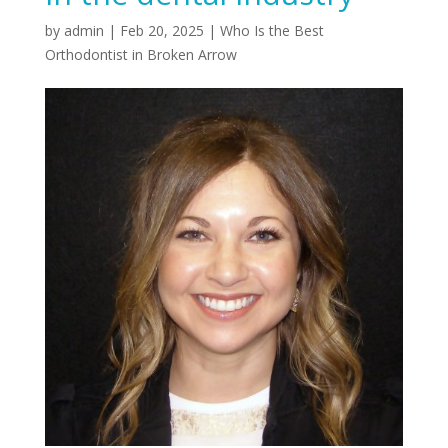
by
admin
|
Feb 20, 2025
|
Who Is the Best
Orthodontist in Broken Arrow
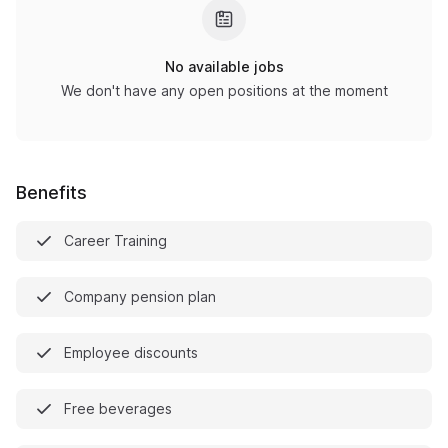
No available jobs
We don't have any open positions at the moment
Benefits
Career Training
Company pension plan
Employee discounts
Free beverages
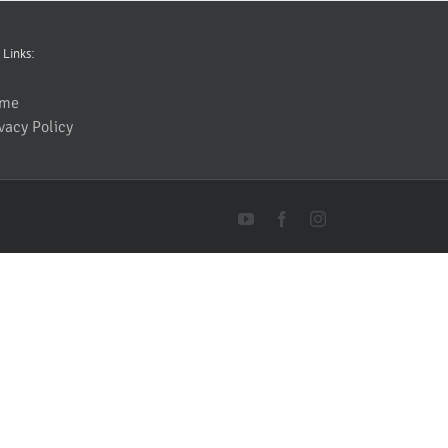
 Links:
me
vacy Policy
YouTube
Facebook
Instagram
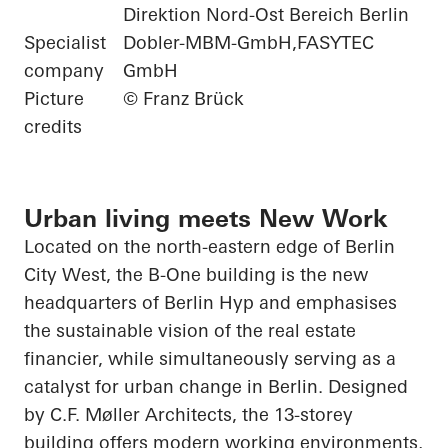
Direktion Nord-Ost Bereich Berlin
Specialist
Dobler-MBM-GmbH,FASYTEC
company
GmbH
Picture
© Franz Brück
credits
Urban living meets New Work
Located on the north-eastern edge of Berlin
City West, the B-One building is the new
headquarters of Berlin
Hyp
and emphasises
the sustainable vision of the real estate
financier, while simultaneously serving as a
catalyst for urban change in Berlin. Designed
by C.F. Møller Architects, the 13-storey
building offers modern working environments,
------------
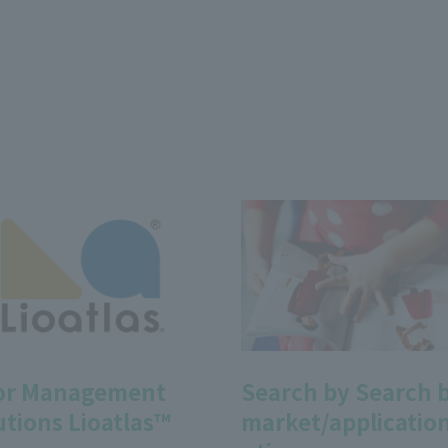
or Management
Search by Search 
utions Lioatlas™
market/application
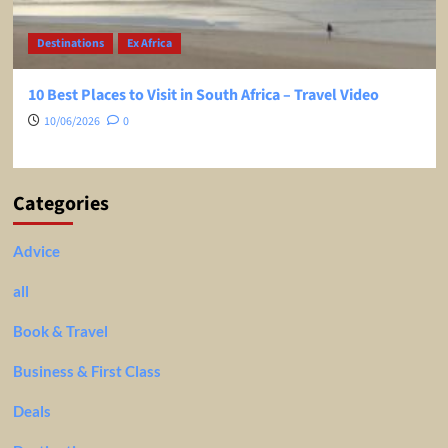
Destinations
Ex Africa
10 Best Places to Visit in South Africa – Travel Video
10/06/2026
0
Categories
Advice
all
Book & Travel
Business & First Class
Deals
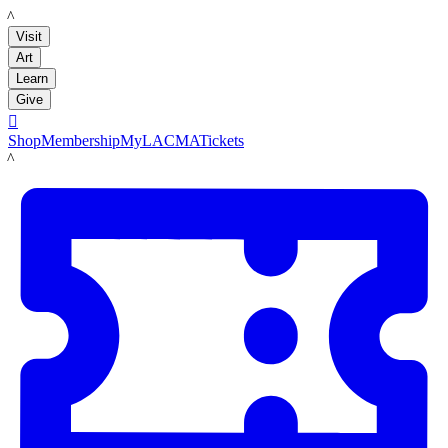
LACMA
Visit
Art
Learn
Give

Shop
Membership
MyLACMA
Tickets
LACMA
------------
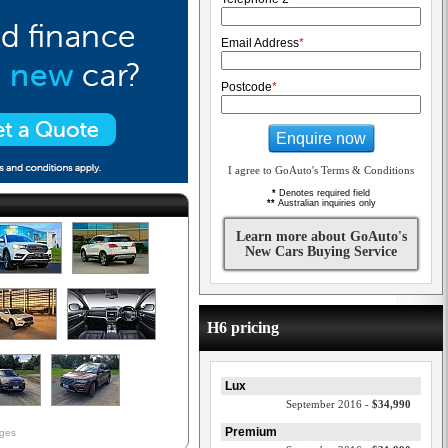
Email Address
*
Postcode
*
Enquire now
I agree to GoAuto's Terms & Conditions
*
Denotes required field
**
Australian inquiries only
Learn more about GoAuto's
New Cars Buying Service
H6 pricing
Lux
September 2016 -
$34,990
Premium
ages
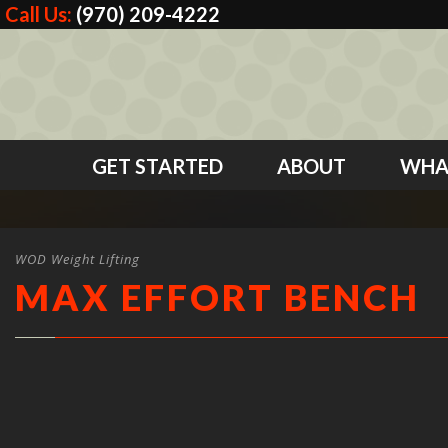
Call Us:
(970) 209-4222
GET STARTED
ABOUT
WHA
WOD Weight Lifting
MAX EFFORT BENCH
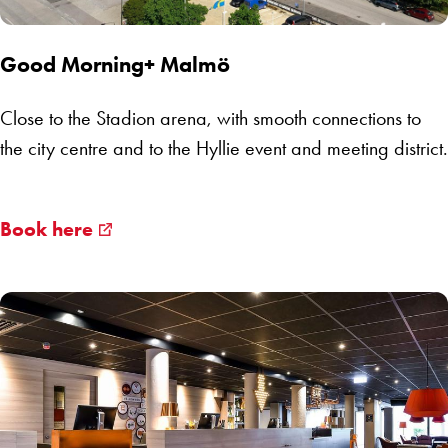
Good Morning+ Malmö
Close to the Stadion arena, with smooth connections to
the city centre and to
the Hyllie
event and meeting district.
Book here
------------
### Required action
Check the entries above for the word "Best" and copy every line where it turns up.

### Answer
Who Is the Best
10 Best Places to Visit in South Africa – Travel Video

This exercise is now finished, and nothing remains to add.